[Core feature] Specify task Python dependencies
Motivation: Why do you think this is important?
Currently adding new Python dependencies to a task requires users to create a new docker image with these dependencies, which takes some time and effort. Alternatively dependencies can currently also be installed at runtime with pip, but this can be unreliable as the environment isn't restarted after installation, and this is more verbose than it could be too.
There should be a way to specify and install the required Python packages for tasks before running them.
Goal: What should the final outcome look like, ideally?
AirFlow allows specifying requirements directly on the task decorator with task.virtualenv (see here for more details). These will then be installed before the task runs.
Flyte's implementation could follow the same idea by adding a requirements parameter to its task decorator:
@task(requirements=["colorama==0.4.0"], ...)
def my_task(...):
...
As far as a I understand, AirFlow creates a new virtual environment to install these dependencies into. In Flyte it is probably okay installing them into the active environment directly?
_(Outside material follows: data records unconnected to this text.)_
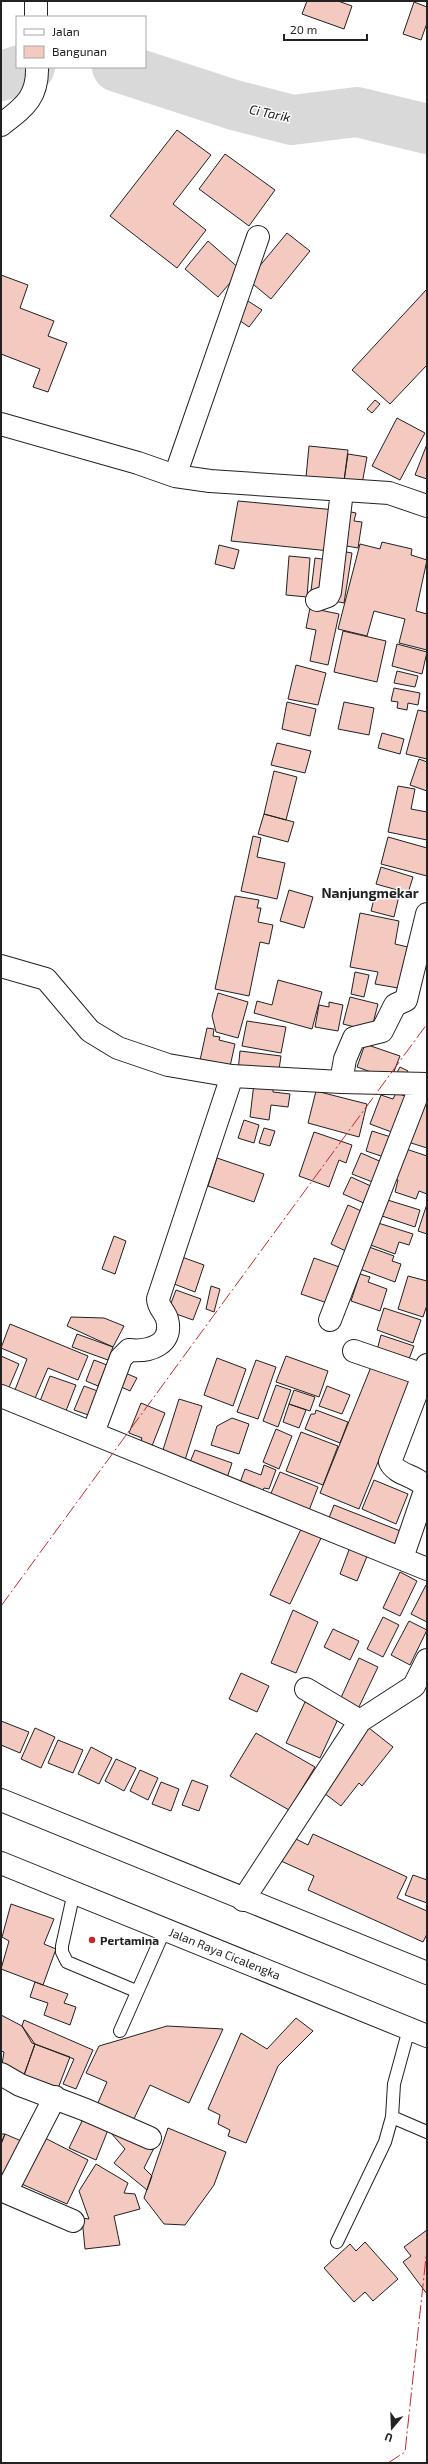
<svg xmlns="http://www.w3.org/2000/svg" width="428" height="2464" font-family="'Exo 2',sans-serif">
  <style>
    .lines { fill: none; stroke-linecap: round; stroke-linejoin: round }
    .river { stroke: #d9d9d9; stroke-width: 50 }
    .building { fill: #f3c9c0; stroke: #222 }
    .lane-casing { stroke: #222; stroke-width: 14 }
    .street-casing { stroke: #222; stroke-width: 24 }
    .highway-casing { stroke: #222; stroke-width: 24 }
    .lane { stroke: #fff; stroke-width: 12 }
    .street { stroke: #fff; stroke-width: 22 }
    .highway { stroke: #fff; stroke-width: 22 }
    .power { stroke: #c62828; stroke-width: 1; stroke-dasharray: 14 3 2 3; stroke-linecap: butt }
    .poi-dot { fill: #c62828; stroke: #fff; stroke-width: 1.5 }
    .labels { text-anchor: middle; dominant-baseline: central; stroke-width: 3; stroke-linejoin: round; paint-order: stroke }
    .poi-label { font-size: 12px; font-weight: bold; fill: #222; stroke: #fff; text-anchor: start }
    .street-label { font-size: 12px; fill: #222; stroke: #fff }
    .water-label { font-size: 13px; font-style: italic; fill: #222; stroke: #fff }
    .quarter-label { font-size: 14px; font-weight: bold; fill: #222; stroke: #fff }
  </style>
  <rect width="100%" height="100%" fill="#fff"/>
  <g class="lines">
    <!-- river -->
    <path class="river" d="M117 67 234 105 292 120 357 112 427 129
      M1 76 30 67"/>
  </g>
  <!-- building -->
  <path class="building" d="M307 1H338L352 6 344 29 302 14Z
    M414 2 427 7V23L421 40 403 34Z
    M177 130 211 155 173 204 206 230 177 268 110 216Z
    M225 154 275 190 249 226 199 189Z
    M287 233 310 251 271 299 248 280Z
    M208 241 241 270 218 297 185 269Z
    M1 275 28 285 20 308 54 321 48 336 67 343 48 392 33 387 40 369 1 354Z
    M427 289V365L390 404 352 370Z
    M248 301 262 310 249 327 236 318Z
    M375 400 380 404 372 413 367 409Z
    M397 418 425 433 400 480 372 466Z
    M427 444V479L415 475Z
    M309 446 348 450 344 481 306 477Z
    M348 454 367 457 362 484 344 481Z
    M238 501 336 510 330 551 231 541Z
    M346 511 356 513 354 521 362 522 358 548 341 545Z
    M382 542 412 549 411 555 427 560 416 611 427 614V650L399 643 405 619 374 611 367 636 338 629 360 544 380 549Z
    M219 545 239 550 234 569 215 564Z
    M341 551 352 553 344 603 334 601Z
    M289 556 310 558 307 597 286 595Z
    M315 558 329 560 325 592 311 591Z
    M310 608 339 614 328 665 310 661 316 630 306 628Z
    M343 631 386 641 377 682 334 672Z
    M397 644 427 652 422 674 392 666Z
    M296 665 326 673 318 705 288 699Z
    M397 671 418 676 415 687 394 683Z
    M394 688 420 693 418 705 408 703 407 710 397 708 398 702 391 701Z
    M287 702 316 709 310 736 282 729Z
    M344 702 374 708 369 735 338 729Z
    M418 710 427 712V759L406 754Z
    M382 733 404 739 400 754 378 748Z
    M277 743 311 751 305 773 271 765Z
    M419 759 427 762V791L410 785Z
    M274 771 297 777 286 820 264 814Z
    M398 786 415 789 411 809 427 812V840L388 832Z
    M264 814 294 822 288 842 258 834Z
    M253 836 261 838 257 857 285 863 277 899 241 891Z
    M388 837 427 848V876L381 864Z
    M381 867 413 877 408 893 376 884Z
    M289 890 313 897 304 928 280 921Z
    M376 891 399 896 394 917 371 911Z
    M235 896 259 900 257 908H261L258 922 273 925 269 944 260 942 249 996 215 989Z
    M360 913 399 921 395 944 412 948 404 989 375 984 378 972 350 967Z
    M355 972 369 975 364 997 351 994Z
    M278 980 322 992 312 1029 254 1013 257 1001 272 1005Z
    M218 993 248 1002 238 1038 216 1032 212 1016Z
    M350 997 378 1004 371 1031 343 1024Z
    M329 1002 343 1005 338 1031 315 1027 319 1005 329 1007Z
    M247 1021 286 1027 281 1053 242 1046Z
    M207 1028 214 1029 213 1036 220 1037 219 1040 235 1044 229 1071 199 1065Z
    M365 1044 400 1056 391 1079 357 1067Z
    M240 1051 281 1056 278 1076 238 1071Z
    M400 1067 408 1071 403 1082 394 1078Z
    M254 1083 273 1085V1092L290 1094 288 1107 271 1105 269 1120 250 1117Z
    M316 1091 367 1104 359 1137 308 1123Z
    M396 1093 411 1098 397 1134 370 1124 381 1095 393 1099Z
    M427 1099V1148L408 1142Z
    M244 1120 259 1125 254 1143 238 1138Z
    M264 1128 275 1131 270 1146 259 1143Z
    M372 1131 394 1138 387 1158 366 1151Z
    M314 1132 352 1145 346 1163 339 1160 329 1187 299 1176Z
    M400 1147 427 1156V1194L419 1191 416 1199 395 1192 398 1180 389 1177Z
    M361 1153 384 1163 375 1183 352 1174Z
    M217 1158 264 1174 254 1202 208 1186Z
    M351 1177 373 1187 366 1204 343 1194Z
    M381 1198 420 1210 415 1227 376 1214Z
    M427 1204V1234L418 1231Z
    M348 1205 368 1214 350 1253 331 1244Z
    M375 1222 413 1234 409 1245 399 1242 395 1254 368 1244Z
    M114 1236 126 1241 115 1274 102 1269Z
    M369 1247 394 1256 392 1261 401 1264 395 1282 360 1269Z
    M179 1256 204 1265 195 1292 169 1282Z
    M314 1258 345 1269 333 1305 301 1294Z
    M360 1274 370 1277 368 1282 387 1289 380 1311 351 1301Z
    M408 1276 427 1281V1305L423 1317 398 1309Z
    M211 1286 220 1289 214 1312 206 1309Z
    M176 1290 201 1299 193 1320 168 1311Z
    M384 1308 421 1320 413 1343 377 1330Z
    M71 1317 104 1318 124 1326 113 1347 67 1326Z
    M10 1324 88 1356 78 1380 48 1368 33 1403 13 1395 27 1359 1 1348Z
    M77 1334 113 1347 108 1360 72 1347Z
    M381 1335 414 1346 407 1364 376 1354Z
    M1 1356 19 1364 7 1392 1 1390Z
    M286 1356 328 1371 319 1397 276 1382Z
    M217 1358 246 1369 233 1406 204 1395Z
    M94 1360 107 1365 98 1386 86 1381Z
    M256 1360 276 1367 258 1419 237 1412Z
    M373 1362 412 1378 359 1509 320 1493Z
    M123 1372 137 1378 130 1391 117 1385Z
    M50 1376 76 1385 64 1416 38 1406Z
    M276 1385 291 1390 278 1427 263 1421Z
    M84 1386 103 1393 94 1417 74 1410Z
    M327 1386 350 1395 342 1414 319 1406Z
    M294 1390 315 1397 310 1411 289 1404Z
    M179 1399 202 1406 185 1460 162 1453Z
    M141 1403 165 1413 150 1451 139 1446 142 1438 129 1433Z
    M289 1404 306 1410 299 1428 283 1422Z
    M316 1410 348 1422 340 1443 305 1429 311 1414H315Z
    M232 1418 249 1424 239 1454 211 1445 217 1426Z
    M276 1429 292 1436 279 1469 263 1462Z
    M301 1432 338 1446 323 1485 286 1471Z
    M195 1450 232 1463 226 1481 188 1467Z
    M264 1465 276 1470 269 1489 264 1488 260 1497 238 1488 245 1469 261 1475Z
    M280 1472 318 1487 308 1513 269 1498Z
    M374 1480 408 1494 396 1524 362 1509Z
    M334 1505 403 1532 396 1550 327 1523Z
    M302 1527 322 1536 290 1604 270 1595Z
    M352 1542 370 1549 357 1581 340 1574Z
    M400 1572 417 1581 400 1616 383 1608Z
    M426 1585 427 1586V1622L411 1614Z
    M293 1610 318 1622 296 1673 271 1663Z
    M383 1617 399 1625 383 1657 367 1649Z
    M409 1621 427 1630 410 1665 391 1655Z
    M333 1629 359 1641 350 1660 324 1647Z
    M359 1658 378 1667 357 1711 339 1702Z
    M241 1673 269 1686 257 1712 229 1699Z
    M305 1702 339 1717 320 1758 286 1743Z
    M1 1721 29 1732 20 1753 1 1745Z
    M35 1728 55 1737 41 1768 21 1759Z
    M369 1728 393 1747 362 1786 359 1783 341 1806 320 1790Z
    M256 1733 315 1767 289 1810 230 1776Z
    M58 1740 83 1750 73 1773 48 1763Z
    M91 1747 112 1758 99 1784 78 1774Z
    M116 1759 136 1768 124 1791 105 1781Z
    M140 1770 158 1778 148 1800 130 1791Z
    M192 1780 208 1786 199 1811 182 1805Z
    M161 1782 179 1789 171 1811 152 1804Z
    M313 1834 407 1877 397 1898 427 1911V1934L423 1942 308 1890 314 1876 281 1861 292 1837 308 1845Z
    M413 1875 427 1880V1903L405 1895Z
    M11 1904 54 1919 44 1944 56 1949 43 1985 1 1969 9 1941 2 1937Z
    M35 1982 68 1994 64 2003 76 2007 70 2025 44 2015 48 2003 30 1997Z
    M1 2015 22 2026 35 2044 23 2078 1 2070 4 2052 1 2051Z
    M296 2018 313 2031 278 2066 246 2143 228 2136 230 2130 218 2124 220 2115 208 2109 241 2033 267 2049Z
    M24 2020 93 2050 76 2089 63 2084 74 2059 32 2043 22 2026Z
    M167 2026 223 2029 189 2103 150 2085 133 2121 97 2105 107 2082 86 2073 99 2046Z
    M35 2044 70 2057 57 2091 23 2078Z
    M85 2115 110 2125 96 2160 69 2148Z
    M114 2126 154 2148 144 2168 152 2176 147 2190 114 2163 125 2149 111 2133Z
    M168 2128 226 2152 214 2185 185 2225 164 2224 144 2198Z
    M1 2134H5L1 2144Z
    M5 2134 26 2143 7 2180 1 2178V2144Z
    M41 2136 88 2160 67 2204 17 2182Z
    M96 2164 128 2183 124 2193 135 2194 140 2209 114 2216 120 2245 85 2249 82 2218 89 2219 79 2191Z
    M427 2230V2294L403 2262 411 2256 404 2247Z
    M365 2242 398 2279 373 2301 365 2292 354 2302 324 2268 350 2244 356 2251Z"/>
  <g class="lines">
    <defs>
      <path id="lane" d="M74 1892 62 1946V1952L67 1962 136 1991
        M120 2031 165 1929
        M392 2117 427 2132
        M337 2242 385 2142 392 2117 394 2084 409 2029"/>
      <path id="street" d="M36 17V1
        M1 125C24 107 38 98 37 67
        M1 424 138 463 175 476 210 481 389 493 427 506
        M175 476 258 237
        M317 600 328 596 330 592 342 491
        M1 966 46 979 90 1031 118 1048 168 1065 232 1076 341 1082 427 1084
        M341 1082 345 1059 354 1038 382 1031 395 1005 406 1000 427 914
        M330 1320 421 1085
        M354 1351 427 1376
        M1 1396 427 1569
        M93 1433 121 1358 129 1350C149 1352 174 1345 167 1319 165 1312 158 1307 158 1299L232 1076
        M402 1558 426 1488C417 1475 397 1476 390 1462L427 1365
        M306 1689 360 1721
        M243 1900 360 1721 414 1686 427 1660
        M1 2074 20 2085 86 2110 150 2138
        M1 2190 73 2221
        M6 2192 55 2097"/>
      <path id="highway" d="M1 1800 427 1973
        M1 1863 427 2036"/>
    </defs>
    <!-- lane casing -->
    <use href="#lane" class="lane-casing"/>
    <!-- street casing -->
    <use href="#street" class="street-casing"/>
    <!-- highway casing -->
    <use href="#highway" class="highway-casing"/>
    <!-- lane -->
    <use href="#lane" class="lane"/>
    <!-- street -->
    <use href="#street" class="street"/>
    <!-- highway -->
    <use href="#highway" class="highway"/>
    <!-- power -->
    <path class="power" d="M1 1606 427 1024
      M388 2463 405 2452 427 2248"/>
  </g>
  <!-- markers -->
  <circle class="poi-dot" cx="92" cy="1940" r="4"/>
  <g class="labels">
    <!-- poi labels -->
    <g class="poi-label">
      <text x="100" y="1940">Pertamina</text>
    </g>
    <!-- street labels -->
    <g class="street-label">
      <text transform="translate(225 1953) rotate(22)">Jalan Raya Cicalengka</text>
    </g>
    <!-- water labels -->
    <g class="water-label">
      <text transform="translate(270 113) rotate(12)">Ci Tarik</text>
    </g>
    <!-- quarter labels -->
    <g class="quarter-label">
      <text x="370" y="892">Nanjungmekar</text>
    </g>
  </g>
  <!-- border -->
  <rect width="428" height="2464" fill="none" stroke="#222222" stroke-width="4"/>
  <!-- legend -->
  <rect x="16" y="16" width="130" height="52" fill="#ffffff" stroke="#a7a7a7"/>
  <rect x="24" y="29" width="20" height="6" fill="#ffffff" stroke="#a7a7a7"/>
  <text x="52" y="36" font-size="12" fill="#222222">Jalan</text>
  <rect x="24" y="46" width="20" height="12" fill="#f3c9c0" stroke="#a7a7a7"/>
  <text x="52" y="56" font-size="12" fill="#222222">Bangunan</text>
  <!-- north arrow -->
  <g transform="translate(392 2428) rotate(199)" stroke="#ffffff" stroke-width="3" paint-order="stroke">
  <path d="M0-3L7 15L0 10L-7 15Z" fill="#222222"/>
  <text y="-6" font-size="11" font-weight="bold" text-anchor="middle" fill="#222222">U</text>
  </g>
  <!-- scale -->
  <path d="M284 34v6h83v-6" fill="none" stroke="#222222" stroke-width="2"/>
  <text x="290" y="34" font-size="12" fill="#222222" stroke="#ffffff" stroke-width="3" paint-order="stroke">20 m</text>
</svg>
Describe alternatives you've considered
Some more ideas that were shared on Slack:
- Allow specifying an init script that runs before the task. This init script could run
pip install -r requirements.txt, and even more things beyond solving just this issue (eg. installing dependencies withapt). - Specify a path to a
requirements.txtfile instead of listing all dependencies in the task decorator
Propose: Link/Inline OR Additional context
Thread about this on Slack: https://flyte-org.slack.com/archives/CNMKCU6FR/p1653428501588649?thread_ts=1653428501.588649&cid=CNMKCU6FR
Are you sure this issue hasn't been raised already?
- [X] Yes
Have you read the Code of Conduct?
- [X] Yes
Thank you for opening your first issue here! 🛠
I think imagespec handles this in a more elegant and non error prone way? Wdyt @RobinKa
Yep ImageSpec seems good, can close imo